WORK TO COMPLETE: Output the records verbatim, starting from their first line and continuing up to and including the line that contains "My background as a homeopath = wellness".

____________

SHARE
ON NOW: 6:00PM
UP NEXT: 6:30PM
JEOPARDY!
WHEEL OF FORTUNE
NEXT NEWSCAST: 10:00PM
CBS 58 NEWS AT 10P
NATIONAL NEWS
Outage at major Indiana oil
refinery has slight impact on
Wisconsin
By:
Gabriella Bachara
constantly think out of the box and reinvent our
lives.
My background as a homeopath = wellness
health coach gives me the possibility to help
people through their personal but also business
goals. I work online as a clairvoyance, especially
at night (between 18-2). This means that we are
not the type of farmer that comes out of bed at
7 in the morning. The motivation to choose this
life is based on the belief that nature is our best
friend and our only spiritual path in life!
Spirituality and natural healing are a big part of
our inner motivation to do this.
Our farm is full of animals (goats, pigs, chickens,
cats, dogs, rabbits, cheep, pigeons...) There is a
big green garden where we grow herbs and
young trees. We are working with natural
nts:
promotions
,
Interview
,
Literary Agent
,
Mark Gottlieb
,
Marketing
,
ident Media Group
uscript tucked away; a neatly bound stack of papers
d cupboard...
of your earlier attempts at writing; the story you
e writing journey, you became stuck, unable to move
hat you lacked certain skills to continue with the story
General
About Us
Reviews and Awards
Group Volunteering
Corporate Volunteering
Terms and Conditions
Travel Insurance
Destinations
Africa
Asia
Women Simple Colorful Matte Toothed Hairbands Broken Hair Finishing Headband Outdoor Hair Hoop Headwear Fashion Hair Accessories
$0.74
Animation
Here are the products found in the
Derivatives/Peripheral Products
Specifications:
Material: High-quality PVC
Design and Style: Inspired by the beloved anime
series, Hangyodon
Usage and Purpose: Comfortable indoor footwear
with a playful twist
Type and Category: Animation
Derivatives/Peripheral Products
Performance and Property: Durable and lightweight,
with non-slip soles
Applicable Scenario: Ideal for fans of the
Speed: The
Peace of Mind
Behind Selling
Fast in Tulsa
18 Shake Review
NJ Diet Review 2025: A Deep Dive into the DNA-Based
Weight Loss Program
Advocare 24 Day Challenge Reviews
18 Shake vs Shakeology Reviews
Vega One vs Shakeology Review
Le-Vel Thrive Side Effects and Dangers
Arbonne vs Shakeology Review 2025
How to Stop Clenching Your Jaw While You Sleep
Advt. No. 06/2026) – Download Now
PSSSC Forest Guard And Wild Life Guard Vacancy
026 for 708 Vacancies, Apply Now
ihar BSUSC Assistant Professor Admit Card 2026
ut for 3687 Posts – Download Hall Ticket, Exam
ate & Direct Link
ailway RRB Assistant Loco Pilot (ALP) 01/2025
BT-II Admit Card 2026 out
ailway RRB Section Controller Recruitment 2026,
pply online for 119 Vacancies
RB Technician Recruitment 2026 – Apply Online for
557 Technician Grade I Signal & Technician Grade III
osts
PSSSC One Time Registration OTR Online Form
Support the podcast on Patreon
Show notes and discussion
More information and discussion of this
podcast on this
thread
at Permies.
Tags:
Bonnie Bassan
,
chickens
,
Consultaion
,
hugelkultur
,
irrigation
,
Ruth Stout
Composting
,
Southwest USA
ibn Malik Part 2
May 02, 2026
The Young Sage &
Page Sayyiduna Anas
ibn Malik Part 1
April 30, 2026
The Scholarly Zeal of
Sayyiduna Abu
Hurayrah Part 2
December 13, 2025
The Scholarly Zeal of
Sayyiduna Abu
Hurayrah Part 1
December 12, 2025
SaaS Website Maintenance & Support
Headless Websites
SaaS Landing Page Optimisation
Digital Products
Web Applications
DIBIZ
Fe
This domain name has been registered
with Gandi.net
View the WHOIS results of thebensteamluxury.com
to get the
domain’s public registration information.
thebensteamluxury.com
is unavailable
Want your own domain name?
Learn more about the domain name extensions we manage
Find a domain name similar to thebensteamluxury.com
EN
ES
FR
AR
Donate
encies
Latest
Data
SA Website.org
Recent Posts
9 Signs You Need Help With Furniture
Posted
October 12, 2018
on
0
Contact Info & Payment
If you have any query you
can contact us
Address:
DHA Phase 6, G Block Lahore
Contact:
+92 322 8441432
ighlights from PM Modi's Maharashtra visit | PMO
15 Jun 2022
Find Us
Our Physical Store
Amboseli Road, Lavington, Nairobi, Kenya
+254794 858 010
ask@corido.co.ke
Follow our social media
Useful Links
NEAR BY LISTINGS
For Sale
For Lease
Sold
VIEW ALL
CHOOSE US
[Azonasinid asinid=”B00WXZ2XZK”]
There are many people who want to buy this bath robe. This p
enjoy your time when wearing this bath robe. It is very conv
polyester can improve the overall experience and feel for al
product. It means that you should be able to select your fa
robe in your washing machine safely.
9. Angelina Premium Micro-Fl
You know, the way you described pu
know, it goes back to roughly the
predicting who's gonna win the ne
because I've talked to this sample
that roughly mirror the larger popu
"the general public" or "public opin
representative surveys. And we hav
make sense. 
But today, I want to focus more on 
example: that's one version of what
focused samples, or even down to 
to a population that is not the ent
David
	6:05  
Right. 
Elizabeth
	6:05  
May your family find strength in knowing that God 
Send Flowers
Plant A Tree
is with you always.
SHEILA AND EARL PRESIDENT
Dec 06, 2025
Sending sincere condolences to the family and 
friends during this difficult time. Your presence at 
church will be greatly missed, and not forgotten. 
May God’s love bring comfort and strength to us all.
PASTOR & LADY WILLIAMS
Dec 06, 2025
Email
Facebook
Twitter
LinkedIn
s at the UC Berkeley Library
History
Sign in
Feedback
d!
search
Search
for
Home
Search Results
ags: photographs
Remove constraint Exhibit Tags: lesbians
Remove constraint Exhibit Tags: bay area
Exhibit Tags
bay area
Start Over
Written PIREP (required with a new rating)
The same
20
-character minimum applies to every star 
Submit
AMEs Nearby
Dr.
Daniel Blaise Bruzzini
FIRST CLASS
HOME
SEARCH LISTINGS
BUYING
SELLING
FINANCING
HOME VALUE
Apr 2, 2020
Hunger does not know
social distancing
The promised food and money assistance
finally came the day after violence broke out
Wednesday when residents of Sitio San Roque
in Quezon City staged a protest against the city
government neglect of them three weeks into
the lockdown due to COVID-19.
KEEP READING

____________

OUTPUT FOR THIS EXERCISE:
SHARE
ON NOW: 6:00PM
UP NEXT: 6:30PM
JEOPARDY!
WHEEL OF FORTUNE
NEXT NEWSCAST: 10:00PM
CBS 58 NEWS AT 10P
NATIONAL NEWS
Outage at major Indiana oil
refinery has slight impact on
Wisconsin
By:
Gabriella Bachara
constantly think out of the box and reinvent our
lives.
My background as a homeopath = wellness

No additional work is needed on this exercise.